Book Bits: 14 February 2026

Finding Value in Numbers: The Essential Investing Toolkit to Win on Wall Street
Ehsan Ehsani
Summary via publisher (Columbia U. Press)
To be successful as an investor, one needs a framework. And no investing framework works without numbers. Although quantitative methods can be intimidating, they provide a major boost to the quality of analysis. Written for readers without a technical background, Finding Value in Numbers is an engaging and practical guide to how thoughtful investors can use numbers—not just for the sake of crunching data but for making better decisions. Using a value investing perspective, Ehsan Ehsani shows how to deploy quantitative tools to identify and analyze investment prospects, demystifying the math that points to overlooked opportunities in the stock market, other securities, and beyond.

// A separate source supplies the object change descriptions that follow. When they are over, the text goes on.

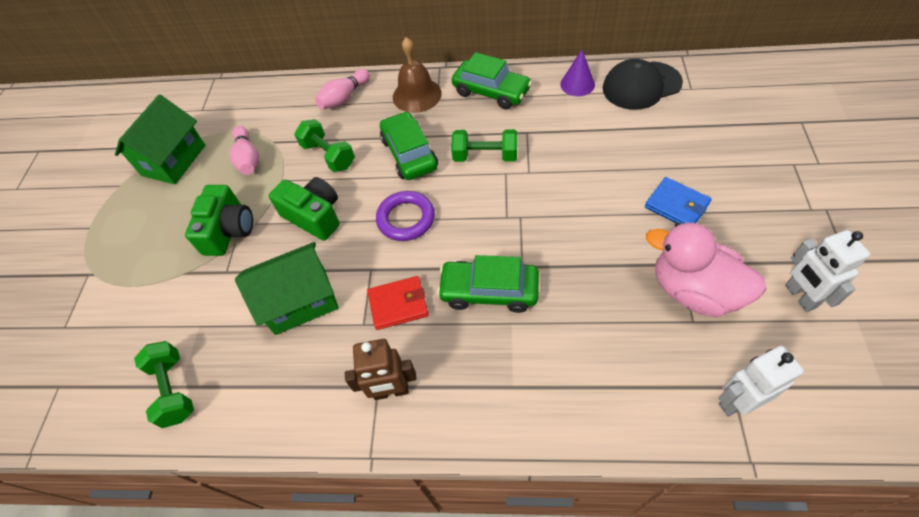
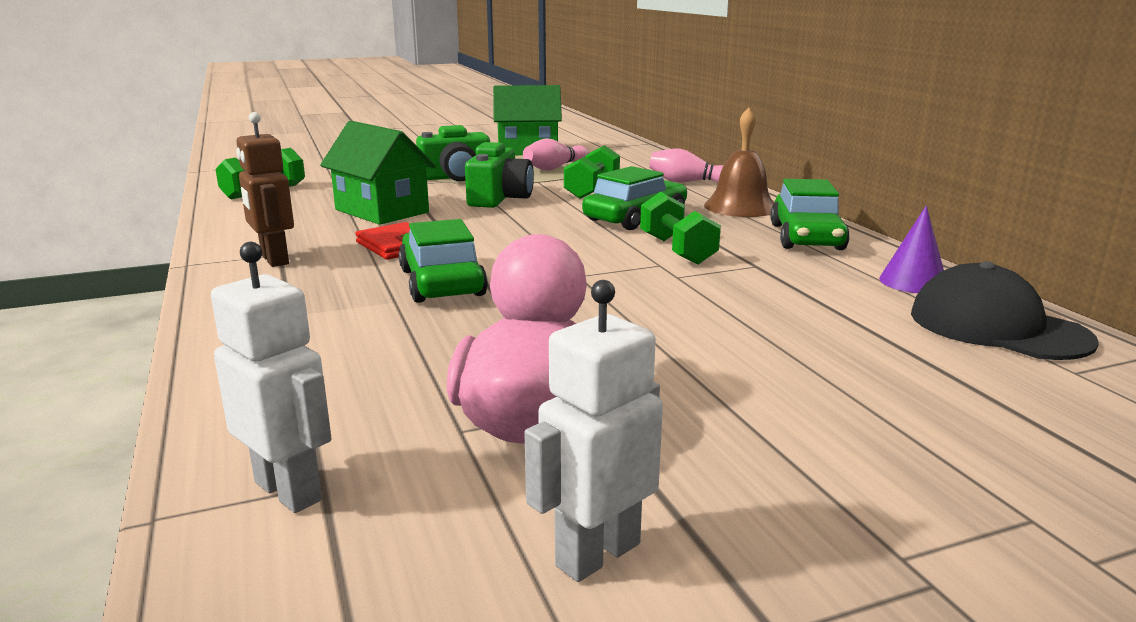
camera: 60 degrees right, 35 degrees down
purple ring [376,191,435,241] -> none
blue wallet [645,177,712,224] -> none

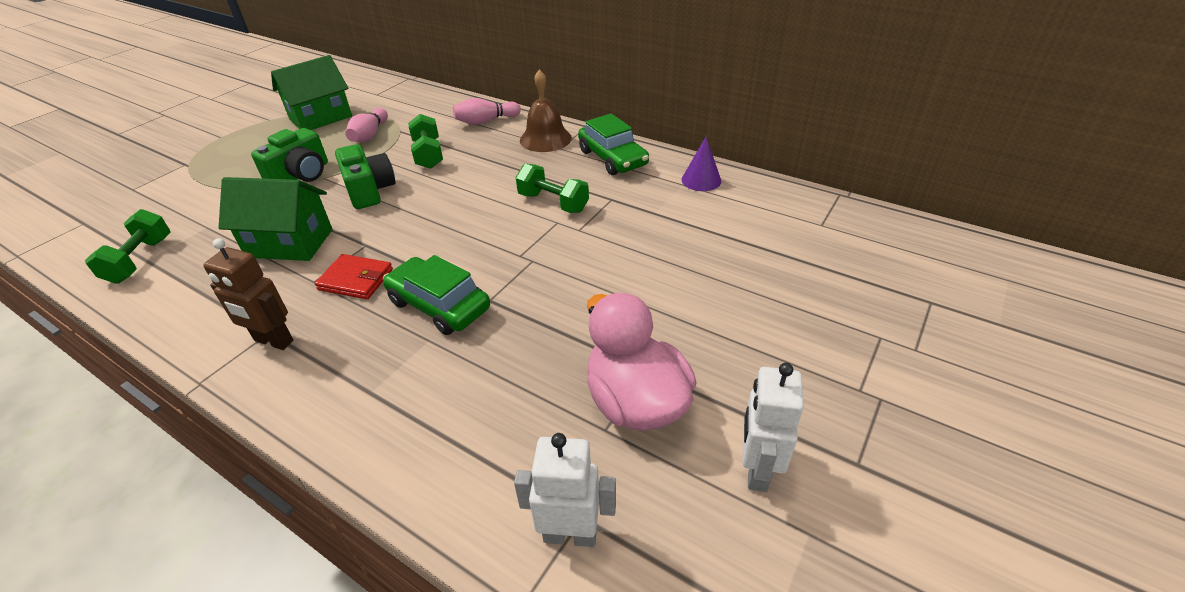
camera: 35 degrees left, 20 degrees up
green car [582,166,687,230] -> none
black cap [911,261,1099,360] -> none

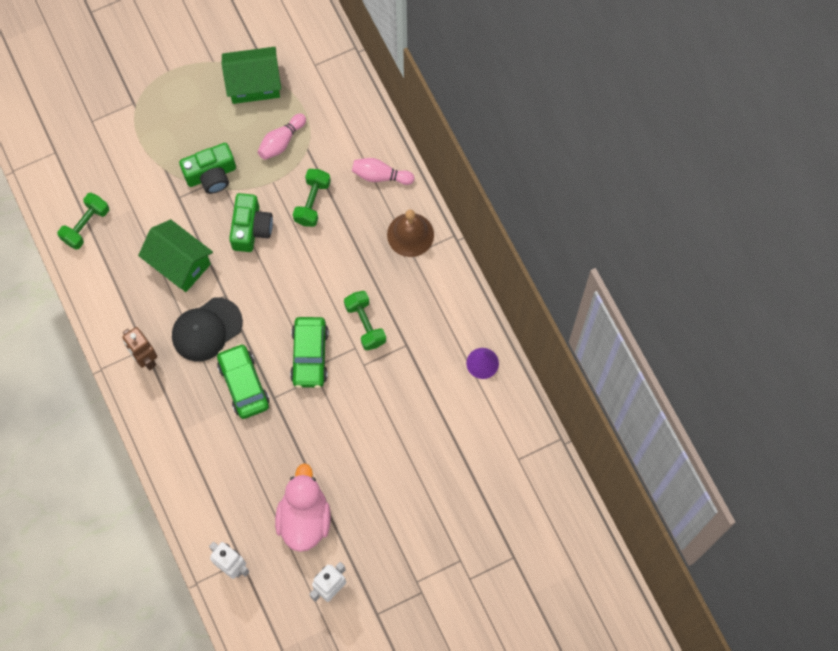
camera: 30 degrees right, 30 degrees up
red wallet [315,254,393,299] -> black cap [172,297,243,361]
green car [578,113,649,175] -> green car moved to [290,317,329,388]

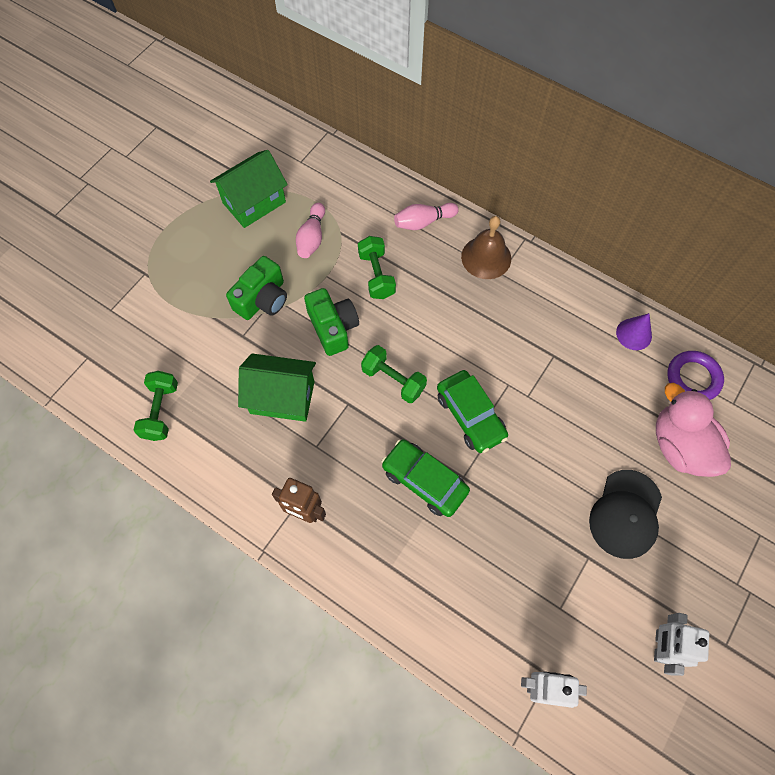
camera: 30 degrees left, 5 degrees down
black cap [172,297,243,361] -> black cap moved to [589,470,662,559]
pink duck [275,463,331,552] -> pink duck moved to [656,383,731,477]
green dumbbell [344,291,386,351] -> green dumbbell moved to [361,345,427,403]
none -> purple ring [667,351,724,400]

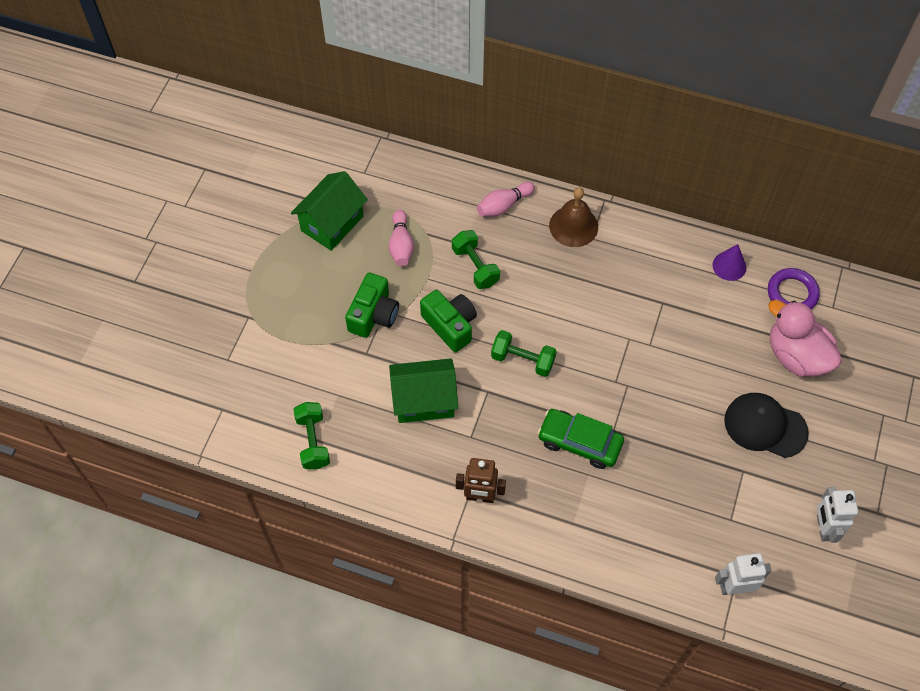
camera: 15 degrees left, 5 degrees down
green car [437,370,508,453] -> none
black cap [589,470,662,559] -> black cap turned 105 degrees clockwise [724,393,809,458]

AI Economics: How Technology Transforms Jobs, Markets, Life, & Our Future
Benjamin Shiller
Review via Fortune
The weirdest thing of all in economics, says Brandeis University Economics Professor Benjamin Shiller, is that weirdness is closely tied to fate in the age of artificial intelligence (AI). The weirder you are, he tells Fortune, the better off you’ll be.
In his new book “AI Economics: How Technology Transforms Jobs, Markets, Life, and Our Future,” Shiller, argues that the more bizarre your job, the less likely that AI will take it. A specialist in the economics of technological change—and the son of a famous economist in his own right, Yale’s Robert Shiller, the co-creator of a national home price index still in use today, Shiller tells Fortune that the future of employment is weird.

How Africa Works
Joe Studwell
Review via The Economist
Africa is adding 300m people per decade: by 2050 it will be home to 2.5bn, a quarter of humanity. As the rest of the world ages, the continent’s youthfulness stands out. It will play a bigger role in the global labour market and as a source of consumers, culture and ideas. Thought-provoking new books about Africa are therefore sorely needed. In “How Africa Works” Joe Studwell, a visiting fellow at the Overseas Development Institute, a think-tank, has written one of the most interesting analyses of the past few years. It will prove valuable reading for anyone curious to understand “the last great frontier of global development”.

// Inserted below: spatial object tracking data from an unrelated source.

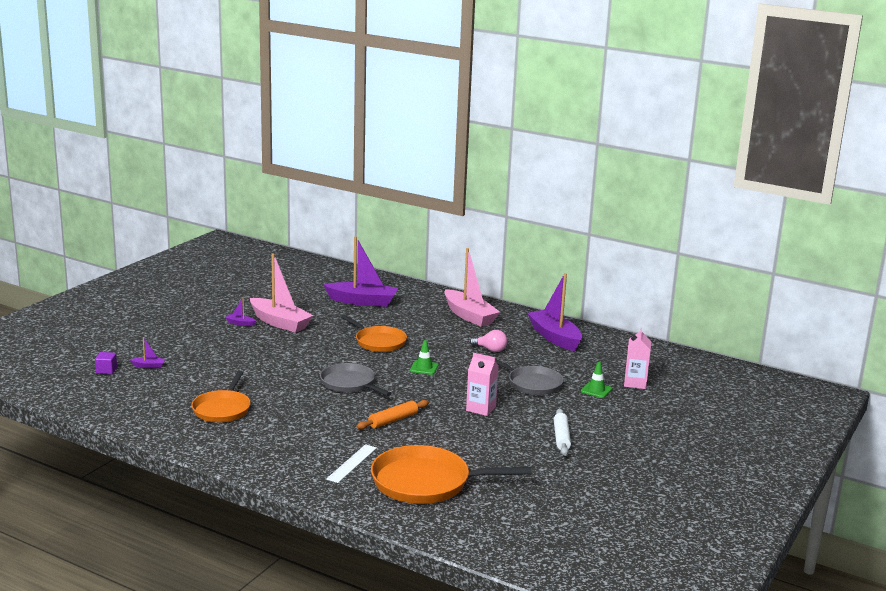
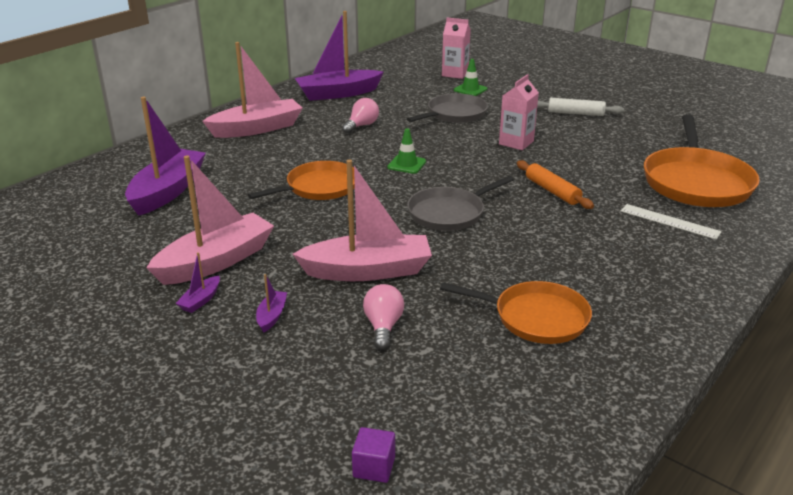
camera: 80 degrees left, 10 degrees up
purple boat [130,337,165,368] -> purple boat moved to [256,274,287,333]
none -> pink boat [293,160,432,281]
none -> pink light bulb [363,284,404,350]

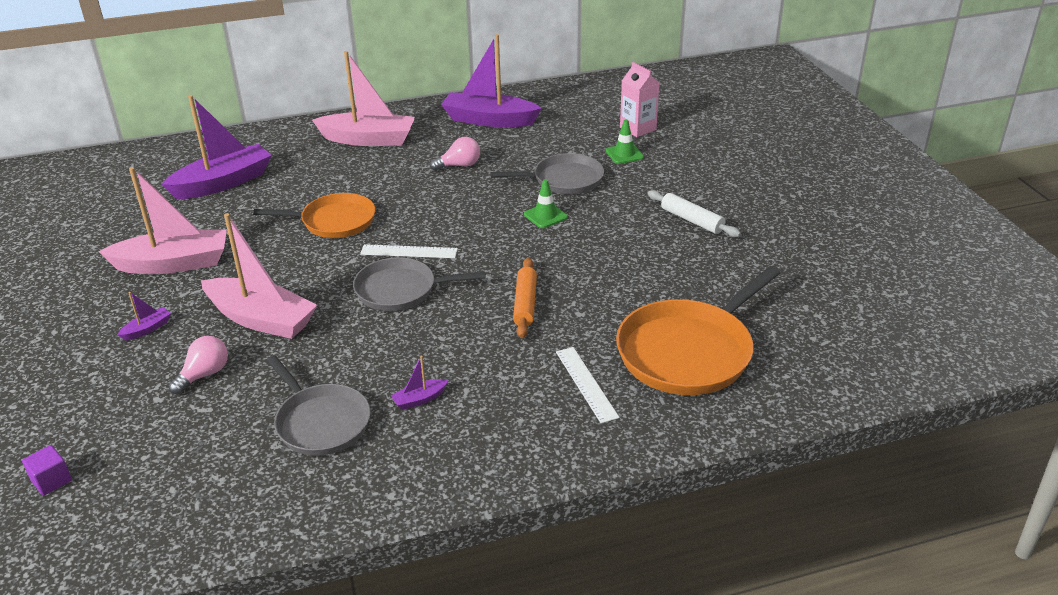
camera: 35 degrees right, 5 degrees up
purple boat [176,252,220,313] -> purple boat moved to [390,356,448,410]
green traffic cone [387,128,426,174] -> green traffic cone moved to [524,179,568,228]
orange pan [440,281,592,344] -> grey pan [267,355,371,456]
pink carton [499,74,539,150] -> none
none -> white ruler [360,245,458,258]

Swiftynomics: How Women Mastermind and Redefine Our Economy
Misty L. Heggeness
Review via The New Republic
Dr. Misty Heggeness, a professor at the University of Kansas and former Census Bureau economist, released an analysis last year showing that mothers with young children were leaving the workforce after pandemic-era gains. It was a wake-up call that women with young children had benefited from the remote work–friendly policies and that some of the changes made by the Trump administration, like sweeping federal layoffs, had hit women hardest.

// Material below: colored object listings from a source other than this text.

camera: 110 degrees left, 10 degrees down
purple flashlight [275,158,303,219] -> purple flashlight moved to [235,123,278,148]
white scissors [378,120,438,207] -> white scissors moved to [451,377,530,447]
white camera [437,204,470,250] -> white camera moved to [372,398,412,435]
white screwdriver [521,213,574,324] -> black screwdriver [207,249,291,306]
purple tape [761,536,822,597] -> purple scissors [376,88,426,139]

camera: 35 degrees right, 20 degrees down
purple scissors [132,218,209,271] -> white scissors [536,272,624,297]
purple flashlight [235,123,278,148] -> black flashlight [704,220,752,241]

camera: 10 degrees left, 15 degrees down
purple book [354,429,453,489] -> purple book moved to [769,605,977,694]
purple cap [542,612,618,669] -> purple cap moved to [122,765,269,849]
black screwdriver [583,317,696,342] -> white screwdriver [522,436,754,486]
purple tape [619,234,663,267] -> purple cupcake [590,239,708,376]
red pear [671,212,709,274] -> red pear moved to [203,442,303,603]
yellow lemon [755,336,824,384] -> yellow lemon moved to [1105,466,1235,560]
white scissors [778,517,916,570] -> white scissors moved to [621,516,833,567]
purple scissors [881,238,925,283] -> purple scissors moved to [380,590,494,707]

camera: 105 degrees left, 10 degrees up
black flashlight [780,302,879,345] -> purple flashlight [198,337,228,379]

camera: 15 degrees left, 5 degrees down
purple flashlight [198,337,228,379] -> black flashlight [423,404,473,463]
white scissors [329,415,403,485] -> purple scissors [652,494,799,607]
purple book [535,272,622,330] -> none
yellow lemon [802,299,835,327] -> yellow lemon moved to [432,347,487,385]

Heggeness had used long-available data from the Current Population Survey for her analysis, but took a unique perspective to understand what was happening to women in particular. Now she’s published a book that does the same. In Swiftynomics: How Women Mastermind and Redefine Our Economy, she replaces the economics discipline’s idea of a rational “Economic Man” with a rational “Economic Woman” to show how our economy is impacted by the care that women provide, the choices they make for their families, and their perseverance despite sexism and discrimination. And yes, her muse on this journey is Taylor Swift.